Further, in the above embodiment, the thickness of the first insulating layer 28 is
It is related to withstand voltage and the push-down blade when operating the switch.

Considering that the thickness of the conventional insulating spacer 3 corresponding to the insulating layer 28 was 125#-, when the thickness of the insulating layer 28 is set to 80 to 200 ays, the withstand voltage characteristic is equivalent to that of the conventional device. This ensures repeatability.

〔Effect of the invention〕

As explained above, the switch matrix device according to the present invention can prevent migration without having a multilayer structure of electrodes, eliminates the need for a reinforcing plate, and enables mounting of an electric circuit. It is easy to incorporate and has the effect of making the keyboard available at a lower cost than before.

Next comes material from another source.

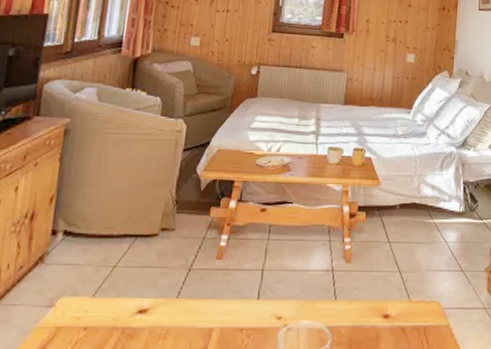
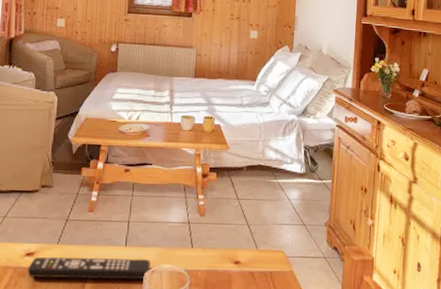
remote control: none [137,314,286,340] -> present [27,257,150,279]

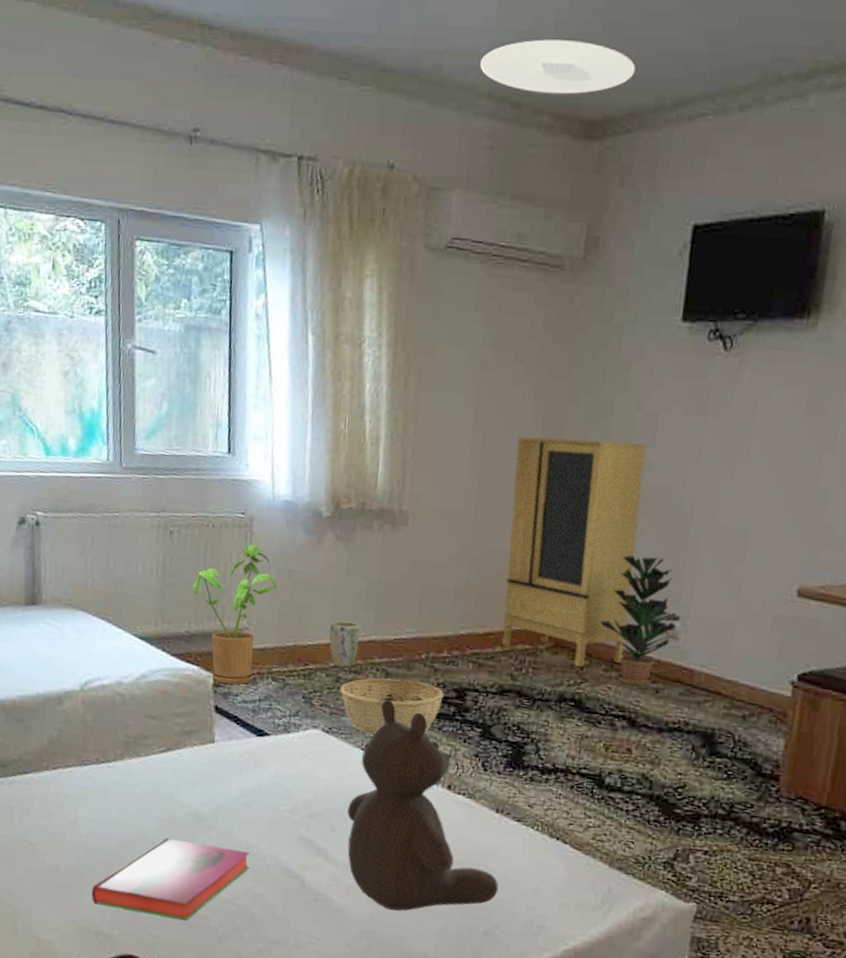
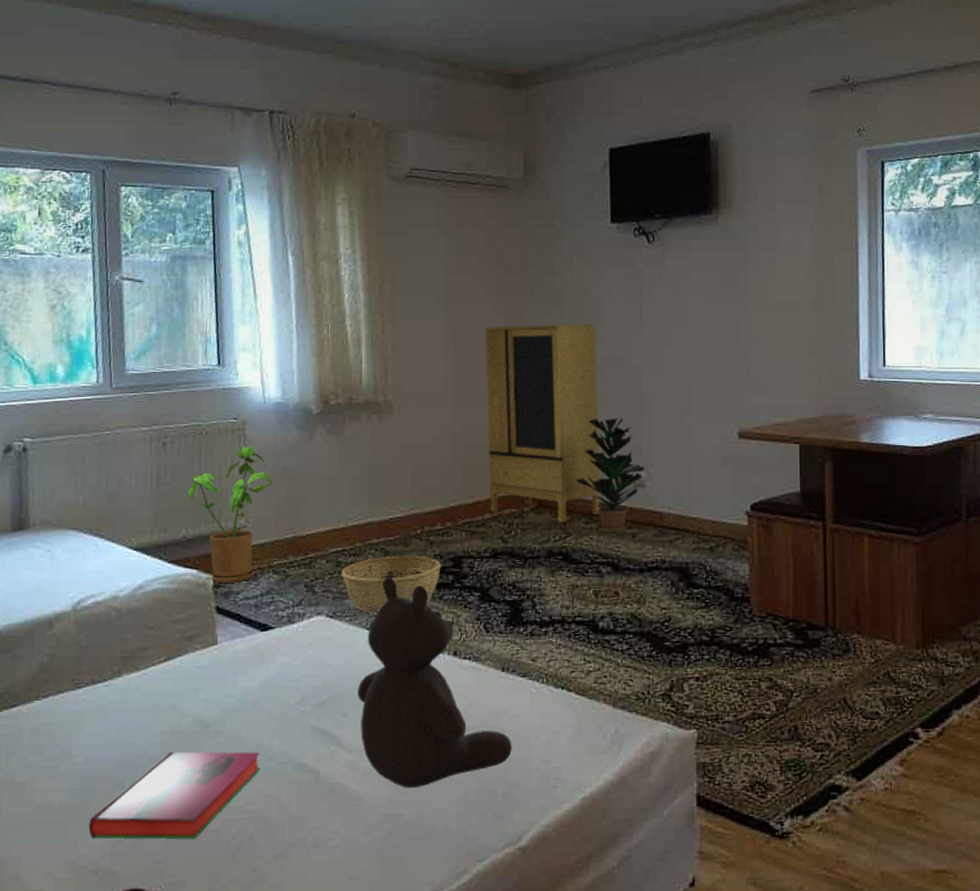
plant pot: present [329,621,360,668] -> none [327,508,357,552]
ceiling light: present [480,39,636,95] -> none [421,16,547,56]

[Brief explanation of the drawing]

FIG. 1 shows a switch matrix device according to an embodiment of the invention; FIG. 2 shows a switch matrix device according to another embodiment of the invention; FIG. 3 shows an insulating substrate and a first insulator of the device shown in FIG. 4 is a circuit diagram of the switch matrix device, FIG. 5 is an external view of the device shown in FIG. 2, FIG. 6 is a conventional thin switch device, and FIG. 7 is a thin switch shown in FIG. 6. 8 is a cross-sectional view of the main parts of the device; FIG. 8 is another thin switch device having a conventional configuration; FIG. 9 is an actuator used in the device shown in FIG. In the figure, 21.41 is a switch matrix device, 22.42 is a non-flexible insulating substrate, 23.46 is a through hole, 24 is a first electrode, 25 is a second electrode, and 26 is a first wiring. , 27 is the second wiring, 28 is the first insulating layer, 29
30 is the third wiring, 31 is the second insulating layer, 31 is the second
32 is a flexible insulating sheet, 33 is a third electrode, 43 is a switch section, 45 is an electric circuit section, 52 is a driver, and 53 is an encoder. λ1 Sui・、＋Futori Nfusu Hiroaki Chichinao's − Roasted 111F! Alternative 1: Yoru Sui Framatrix Status No. 1 Figure 41 Sui-/+Matori, Kusu Maki Moku Kanmei (t's Shishi fi1 Bisui, Aginmato),
, As Table 5! 52 Figure 0 ■ ■ ■ ■ 0 ■ ■ ■ 0 ■ ■ ■ I Lusix's most direct rotation map man 4 area IFS 2 r CfRTM !t (F) External view 'I
I115 Conventional zero type switch, 74 model

Claims (2)

[Claims] (1) On the upper surface of the non-flexible insulating substrate (22), there are a plurality of first electrodes (24) arranged in a matrix, and each of the first electrodes (24) is connected at an appropriate gap. A plurality of opposing second electrodes (25), a first wiring (26) that communicates with the first electrodes (24) arranged in the same direction, and a first wiring (26) that communicates with the second electrodes (25). a second wiring (27),
A first insulating layer (28) covering the first and second wirings (26, 27) is provided, and the first electrode (24) is provided on the lower surface of the insulating substrate (22).
A through hole (2
3) and a third wiring (30) communicated via the second wiring (27), and a second wiring (30) that covers the third wiring (30).
The first insulating layer (28) is provided with an insulating layer (31), and is provided with a through hole (29) that exposes each opposing portion of the first and second electrodes (24, 25).
A flexible insulating sheet (32) is stacked on top of the insulating sheet (32), and a lower surface of the insulating sheet (32) is provided above both the first electrode (24) and the second electrode (25), which are opposed to each other. A switch matrix device characterized by forming a third electrode (33) facing the. (2) The non-flexible insulating substrate (42) is connected to the first electrode (
24), second electrode (25), first wiring (26), second wiring (27), third wiring (30), first insulating layer (28), second insulating layer ( 31), a switch part (43) in which the insulating sheets (32) are stacked, a driver (52) and an encoder (53),
6) A switch matrix device comprising an electric circuit section (45) formed with an electric circuit to which the third wiring (30) is connected.